# How to complete this task
The reply should hold every record, copied exactly, and none of the pictures.
========================
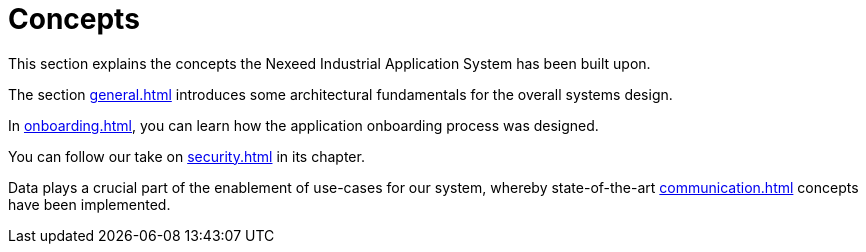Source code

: = Concepts

This section explains the concepts the Nexeed Industrial Application System has been built upon.

The section xref:general.adoc[] introduces some architectural fundamentals for the overall systems design.

In xref:onboarding.adoc[], you can learn how the application onboarding process was designed.

You can follow our take on xref:security.adoc[] in its chapter.

Data plays a crucial part of the enablement of use-cases for our system, whereby state-of-the-art xref:communication.adoc[] concepts have been implemented.
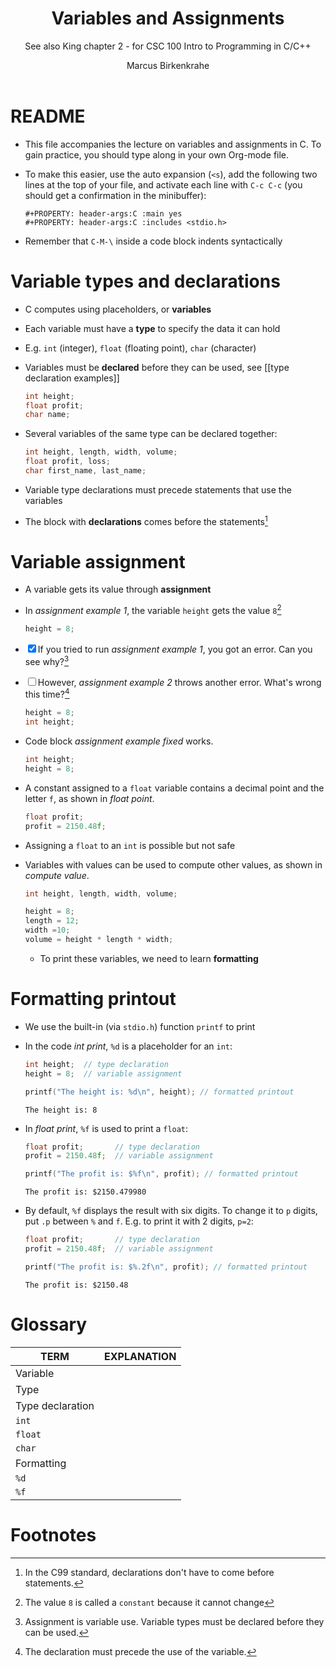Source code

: #+TITLE:Variables and Assignments
#+AUTHOR:Marcus Birkenkrahe
#+SUBTITLE:See also King chapter 2 - for CSC 100 Intro to Programming in C/C++
#+STARTUP:overview hideblocks
#+OPTIONS: toc:nil num:nil ^:nil
#+PROPERTY: header-args:C :main yes
#+PROPERTY: header-args:C :includes <stdio.h>
#+PROPERTY: header-args:C :exports both
* README

  * This file accompanies the lecture on variables and assignments in
    C. To gain practice, you should type along in your own Org-mode
    file.

  * To make this easier, use the auto expansion (~<s~), add the
    following two lines at the top of your file, and activate each
    line with ~C-c C-c~ (you should get a confirmation in the
    minibuffer):
    #+begin_example
    #+PROPERTY: header-args:C :main yes
    #+PROPERTY: header-args:C :includes <stdio.h>
    #+end_example

  * Remember that ~C-M-\~ inside a code block indents syntactically

* Variable types and declarations

  * C computes using placeholders, or *variables*

  * Each variable must have a *type* to specify the data it can hold

  * E.g. ~int~ (integer), ~float~ (floating point), ~char~ (character)

  * Variables must be *declared* before they can be used, see [[type
    declaration examples]]
    #+name: type declaration examples
    #+begin_src C :results silent
      int height;
      float profit;
      char name;
    #+end_src

  * Several variables of the same type can be declared together:
    #+name: type declaration examples 1
    #+begin_src C :results silent
      int height, length, width, volume;
      float profit, loss;
      char first_name, last_name;
    #+end_src

  * Variable type declarations must precede statements that use the
    variables

  * The block with *declarations* comes before the statements[fn:1]

* Variable assignment

  * A variable gets its value through *assignment*

  * In [[assignment example 1]], the variable ~height~ gets the value
    ~8~[fn:4]
    #+name: assignment example 1
    #+begin_src C
      height = 8;
    #+end_src

    #+RESULTS: assignment example 1

  * [X] If you tried to run [[assignment example 1]], you got an
    error. Can you see why?[fn:2]

  * [ ] However, [[assignment example 2]] throws another error. What's
    wrong this time?[fn:3]
    #+name: assignment example 2
    #+begin_src C
      height = 8;
      int height;
    #+end_src

    #+RESULTS: assignment example 2

  * Code block [[assignment example fixed]] works.
    #+name: assignment example fixed
    #+begin_src C :results silent
      int height;
      height = 8;
    #+end_src

  * A constant assigned to a ~float~ variable contains a decimal point
    and the letter ~f~, as shown in [[float point]].
    #+name: float point
    #+begin_src C :results silent
      float profit;
      profit = 2150.48f;
    #+end_src

  * Assigning a ~float~ to an ~int~ is possible but not safe

  * Variables with values can be used to compute other values, as
    shown in [[compute value]].
    #+name: compute value
    #+begin_src C :results silent
      int height, length, width, volume;

      height = 8;
      length = 12;
      width =10;
      volume = height * length * width;
    #+end_src

    * To print these variables, we need to learn *formatting*






* Formatting printout

  * We use the built-in (via ~stdio.h~) function ~printf~ to print

  * In the code [[int print]], ~%d~ is a placeholder for an ~int~:
    #+name: int print
    #+begin_src C
      int height;  // type declaration
      height = 8;  // variable assignment

      printf("The height is: %d\n", height); // formatted printout
    #+end_src

    #+RESULTS: int print
    : The height is: 8

  * In [[float print]], ~%f~ is used to print a ~float~:
      #+name: float print
      #+begin_src C
	float profit;       // type declaration
	profit = 2150.48f;  // variable assignment

	printf("The profit is: $%f\n", profit); // formatted printout
      #+end_src

      #+RESULTS: float print
      : The profit is: $2150.479980

  * By default, ~%f~ displays the result with six digits. To change
      it to ~p~ digits, put ~.p~ between ~%~ and ~f~. E.g. to print it
      with 2 digits, ~p=2~:
      #+name: p digits
      #+begin_src C
	float profit;       // type declaration
	profit = 2150.48f;  // variable assignment

	printf("The profit is: $%.2f\n", profit); // formatted printout
      #+end_src

      #+RESULTS: p digits
      : The profit is: $2150.48

* Glossary

  | TERM             | EXPLANATION |
  |------------------+-------------|
  | Variable         |             |
  | Type             |             |
  | Type declaration |             |
  | ~int~            |             |
  | ~float~          |             |
  | ~char~           |             |
  | Formatting       |             |
  | ~%d~             |             |
  | ~%f~             |             |

* Footnotes

[fn:4]The value ~8~ is called a ~constant~ because it cannot change

[fn:3]The declaration must precede the use of the variable.

[fn:2]Assignment is variable use. Variable types must be declared
before they can be used.

[fn:1]In the C99 standard, declarations don't have to come before
statements.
========================
# Response for this exercise
Source code

: = Concepts

This section explains the concepts the Nexeed Industrial Application System has been built upon.

The section xref:general.adoc[] introduces some architectural fundamentals for the overall systems design.

In xref:onboarding.adoc[], you can learn how the application onboarding process was designed.

You can follow our take on xref:security.adoc[] in its chapter.

Data plays a crucial part of the enablement of use-cases for our system, whereby state-of-the-art xref:communication.adoc[] concepts have been implemented.
Source code

: #+TITLE:Variables and Assignments
#+AUTHOR:Marcus Birkenkrahe
#+SUBTITLE:See also King chapter 2 - for CSC 100 Intro to Programming in C/C++
#+STARTUP:overview hideblocks
#+OPTIONS: toc:nil num:nil ^:nil
#+PROPERTY: header-args:C :main yes
#+PROPERTY: header-args:C :includes <stdio.h>
#+PROPERTY: header-args:C :exports both
* README

  * This file accompanies the lecture on variables and assignments in
    C. To gain practice, you should type along in your own Org-mode
    file.

  * To make this easier, use the auto expansion (~<s~), add the
    following two lines at the top of your file, and activate each
    line with ~C-c C-c~ (you should get a confirmation in the
    minibuffer):
    #+begin_example
    #+PROPERTY: header-args:C :main yes
    #+PROPERTY: header-args:C :includes <stdio.h>
    #+end_example

  * Remember that ~C-M-\~ inside a code block indents syntactically

* Variable types and declarations

  * C computes using placeholders, or *variables*

  * Each variable must have a *type* to specify the data it can hold

  * E.g. ~int~ (integer), ~float~ (floating point), ~char~ (character)

  * Variables must be *declared* before they can be used, see [[type
    declaration examples]]
    #+name: type declaration examples
    #+begin_src C :results silent
      int height;
      float profit;
      char name;
    #+end_src

  * Several variables of the same type can be declared together:
    #+name: type declaration examples 1
    #+begin_src C :results silent
      int height, length, width, volume;
      float profit, loss;
      char first_name, last_name;
    #+end_src

  * Variable type declarations must precede statements that use the
    variables

  * The block with *declarations* comes before the statements[fn:1]

* Variable assignment

  * A variable gets its value through *assignment*

  * In [[assignment example 1]], the variable ~height~ gets the value
    ~8~[fn:4]
    #+name: assignment example 1
    #+begin_src C
      height = 8;
    #+end_src

    #+RESULTS: assignment example 1

  * [X] If you tried to run [[assignment example 1]], you got an
    error. Can you see why?[fn:2]

  * [ ] However, [[assignment example 2]] throws another error. What's
    wrong this time?[fn:3]
    #+name: assignment example 2
    #+begin_src C
      height = 8;
      int height;
    #+end_src

    #+RESULTS: assignment example 2

  * Code block [[assignment example fixed]] works.
    #+name: assignment example fixed
    #+begin_src C :results silent
      int height;
      height = 8;
    #+end_src

  * A constant assigned to a ~float~ variable contains a decimal point
    and the letter ~f~, as shown in [[float point]].
    #+name: float point
    #+begin_src C :results silent
      float profit;
      profit = 2150.48f;
    #+end_src

  * Assigning a ~float~ to an ~int~ is possible but not safe

  * Variables with values can be used to compute other values, as
    shown in [[compute value]].
    #+name: compute value
    #+begin_src C :results silent
      int height, length, width, volume;

      height = 8;
      length = 12;
      width =10;
      volume = height * length * width;
    #+end_src

    * To print these variables, we need to learn *formatting*






* Formatting printout

  * We use the built-in (via ~stdio.h~) function ~printf~ to print

  * In the code [[int print]], ~%d~ is a placeholder for an ~int~:
    #+name: int print
    #+begin_src C
      int height;  // type declaration
      height = 8;  // variable assignment

      printf("The height is: %d\n", height); // formatted printout
    #+end_src

    #+RESULTS: int print
    : The height is: 8

  * In [[float print]], ~%f~ is used to print a ~float~:
      #+name: float print
      #+begin_src C
	float profit;       // type declaration
	profit = 2150.48f;  // variable assignment

	printf("The profit is: $%f\n", profit); // formatted printout
      #+end_src

      #+RESULTS: float print
      : The profit is: $2150.479980

  * By default, ~%f~ displays the result with six digits. To change
      it to ~p~ digits, put ~.p~ between ~%~ and ~f~. E.g. to print it
      with 2 digits, ~p=2~:
      #+name: p digits
      #+begin_src C
	float profit;       // type declaration
	profit = 2150.48f;  // variable assignment

	printf("The profit is: $%.2f\n", profit); // formatted printout
      #+end_src

      #+RESULTS: p digits
      : The profit is: $2150.48

* Glossary

  | TERM             | EXPLANATION |
  |------------------+-------------|
  | Variable         |             |
  | Type             |             |
  | Type declaration |             |
  | ~int~            |             |
  | ~float~          |             |
  | ~char~           |             |
  | Formatting       |             |
  | ~%d~             |             |
  | ~%f~             |             |

* Footnotes

[fn:4]The value ~8~ is called a ~constant~ because it cannot change

[fn:3]The declaration must precede the use of the variable.

[fn:2]Assignment is variable use. Variable types must be declared
before they can be used.

[fn:1]In the C99 standard, declarations don't have to come before
statements.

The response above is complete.